Every 5-6 sec between every request for 500 (5000) articles in API, several hours pauses between large runs. || WASD (talk) 08:13, 16 July 2008 (UTC)[reply]
Well, I'm inclined at this point, to indef. block the account (until it's approved for editing), and, approve this bot. Any objections? SQLQuery me! 21:29, 16 July 2008 (UTC)[reply]
OperatorAssistanceNeeded Template Deleted by WASD BJTalk 06:49, 22 July 2008 (UTC)[reply]
Oh, you were speaking to me, not other admins :) Sure I'll be satisfied with this decision. || WASD (talk) 05:50, 23 July 2008 (UTC)[reply]

I dont know this seems to be a clear cut example of something explicitly disallowed under WP:Bot policy, irregardless of the delay.

Bots that download substantial portions of Wikipedia's content by requesting many individual pages are not permitted.

It's up to you, but I'd suggest getting a dev opinion first. Q T C 05:57, 23 July 2008 (UTC)[reply]

The difference is that this bot do not request individual pages at all, it uses MediaWiki API for multipage request. || WASD (talk) 07:50, 23 July 2008 (UTC)[reply]

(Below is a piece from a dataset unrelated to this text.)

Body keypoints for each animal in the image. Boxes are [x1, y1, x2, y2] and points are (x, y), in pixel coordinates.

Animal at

If you need to datamine wikipedia, use a dump. The API is clearly not meant to make datamining easier. NicDumZ ~ 10:25, 24 July 2008 (UTC)[reply]

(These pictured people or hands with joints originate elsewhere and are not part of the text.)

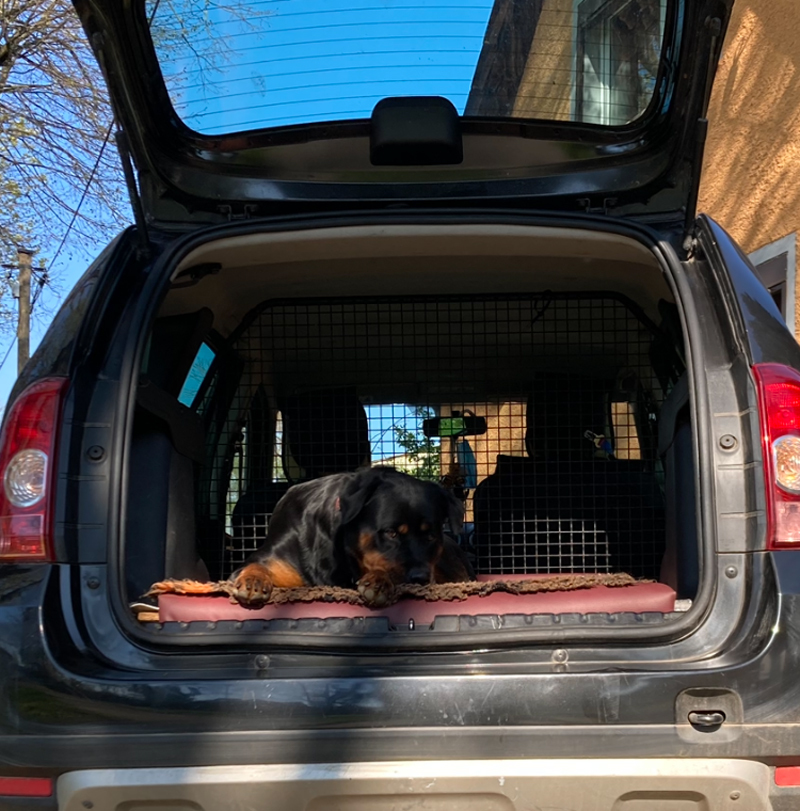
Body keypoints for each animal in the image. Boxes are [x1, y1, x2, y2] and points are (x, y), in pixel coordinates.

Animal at [229, 467, 475, 608]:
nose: (420, 578)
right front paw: (253, 580)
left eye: (431, 535)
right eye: (391, 533)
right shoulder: (274, 560)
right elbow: (255, 566)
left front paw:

Would you mind reading all the discussion? I cannot download dump of every wiki, it's nearly impossible. || WASD (talk) 13:12, 24 July 2008 (UTC)[reply]
If downloading the relevant dump files is too much for you, then scanning the API massively would be too much for both you and the Wikimedia servers. And being rude won't help your case. – Quadell (talk) 17:05, 24 July 2008 (UTC)[reply]
No offend, Quadell, where've you found something rude? That's NicDumZ who didn't read the discussion, not me. Besides, what's the relation between "too much to download" and "too much for Wikipedia API"? Downloading means ALL Wikipedia while scanning uses only several categories, there are no connection between database dump size and my bot's parser. You are inconsistent.
I can give you 10 another reasons (for example, different languages Wikipedia dumps differs by date, sometimes even for several months), but why should I? || WASD (talk) 20:21, 24 July 2008 (UTC)[reply]

The API explicitly allows for content to be taken from it. It has this feature for a reason. If there a legitimate reason for extracting the data (which there seems to be here) and a bot flag will make this job easier and more efficient, I see no reason to deny the request. Those who are worrying about performance issues really shouldn't be. The bot is appropriately throttling itself, and if it doesn't, the server admins will notice and take care of the issue. --MZMcBride (talk) 20:22, 25 July 2008 (UTC)[reply]

 Approved. BJTalk 07:29, 26 July 2008 (UTC)[reply]

The above discussion is preserved as an archive of the debate. Please do not modify it. Subsequent comments should be made in a new section.